Your objective – Could you filter the listing for lines with the word "right" and return them?
>>>>>
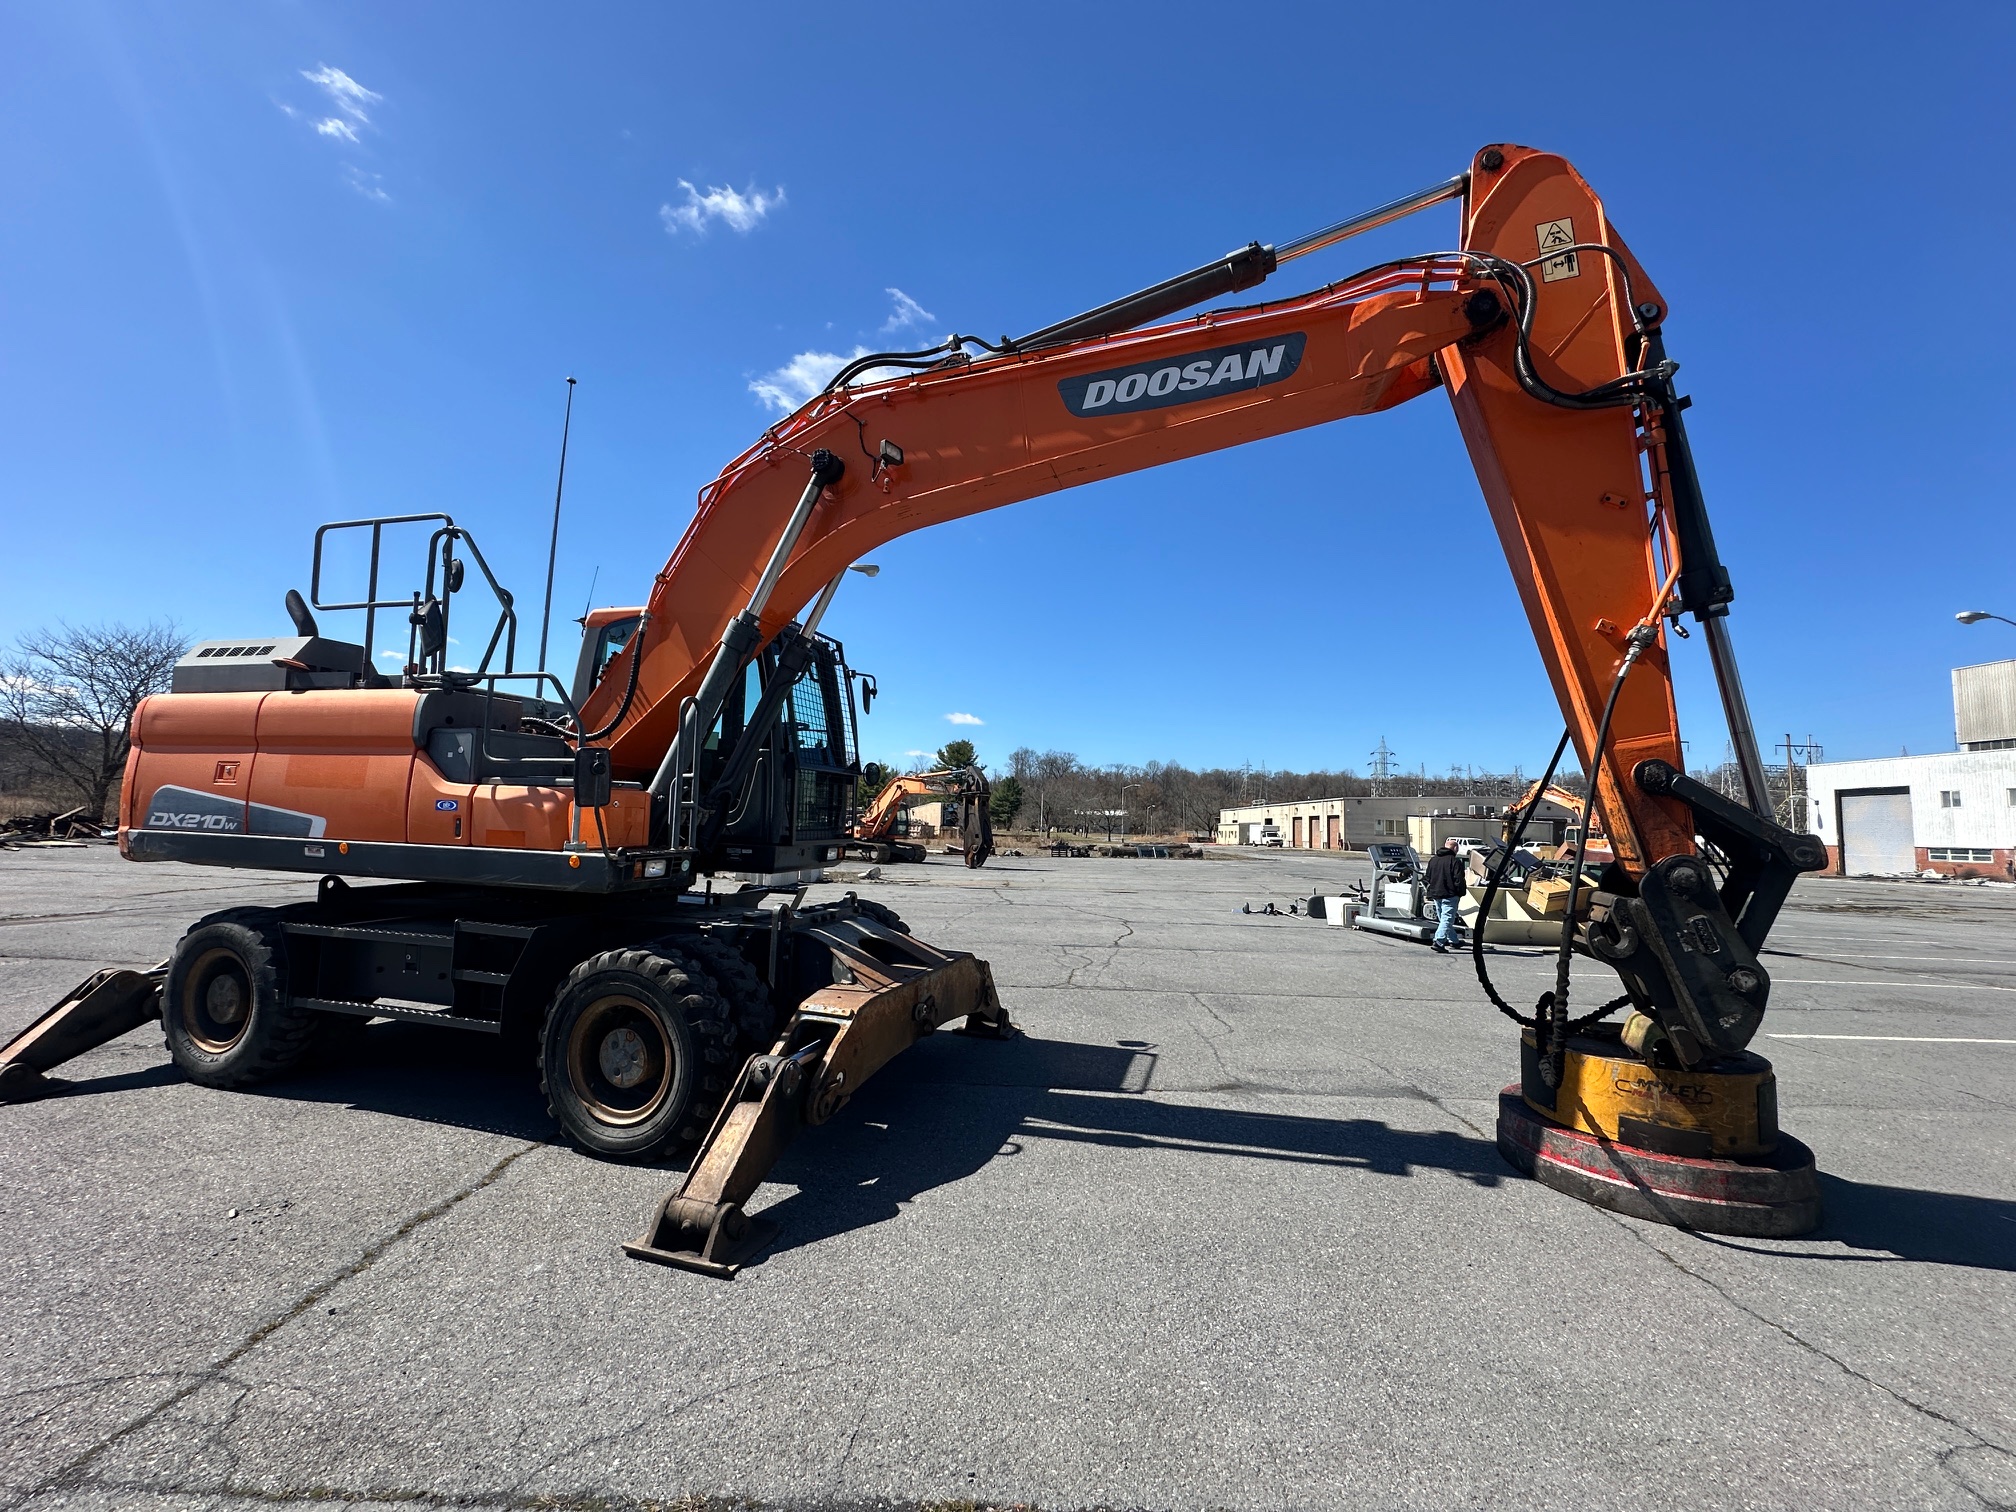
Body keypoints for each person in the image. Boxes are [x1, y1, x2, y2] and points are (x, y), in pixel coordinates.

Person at [1424, 838, 1468, 954]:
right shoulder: (1455, 861)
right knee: (1447, 918)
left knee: (1443, 919)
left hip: (1436, 893)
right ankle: (1439, 941)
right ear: (1455, 849)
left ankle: (1453, 940)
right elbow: (1458, 879)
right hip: (1450, 894)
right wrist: (1461, 892)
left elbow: (1427, 877)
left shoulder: (1433, 860)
<<<<<
Response to the exercise –
right shoulder: (1455, 861)
right knee: (1447, 918)
right ankle: (1439, 941)
right ear: (1455, 849)
right elbow: (1458, 879)
right hip: (1450, 894)
right wrist: (1461, 892)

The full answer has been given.